Village in Somerset, England

Burtle is a village and civil parish on the Somerset Levels in Somerset, England.

==History==

Burtle Priory (also known as Burtle Moor Priory) originated as a hermitage on a site called Sprauellissmede, endowed by William son of Godfrey of Eddington in 1199. It was later known as St Stephens chapel and by 1312 a house of the Augustinian Canons Regular.

It is close to the village of Edington and between them was Edington Burtle station on a branch of the Somerset and Dorset Joint Railway, which opened in 1890 and closed on 7 March 1966.

==Governance==

The parish council has responsibility for local issues, including setting an annual precept (local rate) to cover the council's operating costs and producing annual accounts for public scrutiny. The parish council evaluates local planning applications and works with the local police, district council officers, and neighbourhood watch groups on matters of crime, security, and traffic. The parish council's role also includes initiating projects for the maintenance and repair of parish facilities, as well as consulting with the district council on the maintenance, repair, and improvement of highways, drainage, footpaths, public transport, and street cleaning. Conservation matters (including trees and listed buildings) and environmental issues are also the responsibility of the council.

For local government purposes, since 1 April 2023, the village comes under the unitary authority of Somerset Council. Prior to this, it was part of the non-metropolitan district of Sedgemoor, which was formed on 1 April 1974 under the Local Government Act 1972, having previously been part of Bridgwater Rural District.

* Dataset:
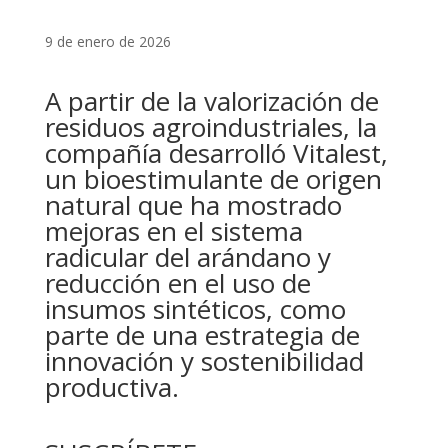
9 de enero de 2026
A partir de la valorización de
residuos agroindustriales, la
compañía desarrolló Vitalest,
un bioestimulante de origen
natural que ha mostrado
mejoras en el sistema
radicular del arándano y
reducción en el uso de
insumos sintéticos, como
parte de una estrategia de
innovación y sostenibilidad
productiva.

* Using the information:
1. From the article on Burtle, quote the part that opens with the words containing "Village in Somerset, England" and closes with "Augustinian Canons Regular.".
2. Answer these questions using the article on Burtle:
(a) Who endowed the hermitage that became Burtle Priory?
(b) On what date did Edington Burtle station close?
(c) Since what date has the village come under Somerset Council?
3. Proceed with the article on the village of Burtle, picking up after its final sentence.

* Solved tasks:
1.
Village in Somerset, England

Burtle is a village and civil parish on the Somerset Levels in Somerset, England.

==History==

Burtle Priory (also known as Burtle Moor Priory) originated as a hermitage on a site called Sprauellissmede, endowed by William son of Godfrey of Eddington in 1199. It was later known as St Stephens chapel and by 1312 a house of the Augustinian Canons Regular.

2.
(a) William son of Godfrey of Eddington
(b) 7 March 1966
(c) 1 April 2023

3.
It is also part of the Wells and Mendip Hills constituency represented in the House of Commons of the Parliament of the United Kingdom. It elects one Member of Parliament (MP) by the first past the post system of election, and was part of the South West England constituency of the European Parliament prior to Britain leaving the European Union in January 2020, which elected seven MEPs using the d'Hondt method of party-list proportional representation.

==Educational and religious sites==
The Anglican Church of St Philip and St James was built in 1838–1839 by Richard Carver, the County Architect and Surveyor.

Burtle was home to the lower school of Shapwick School, known as Shapwick Prep. The special school for children with dyslexia was established in 1974 by Colin Atkinson, a former cricketer for Somerset County Cricket Club and head of Millfield. Originally called the Chalice School, it was expanded and renamed to Edington Senior School in 1981, before merging with Shapwick Senior School. Shapwick School closed in 2020.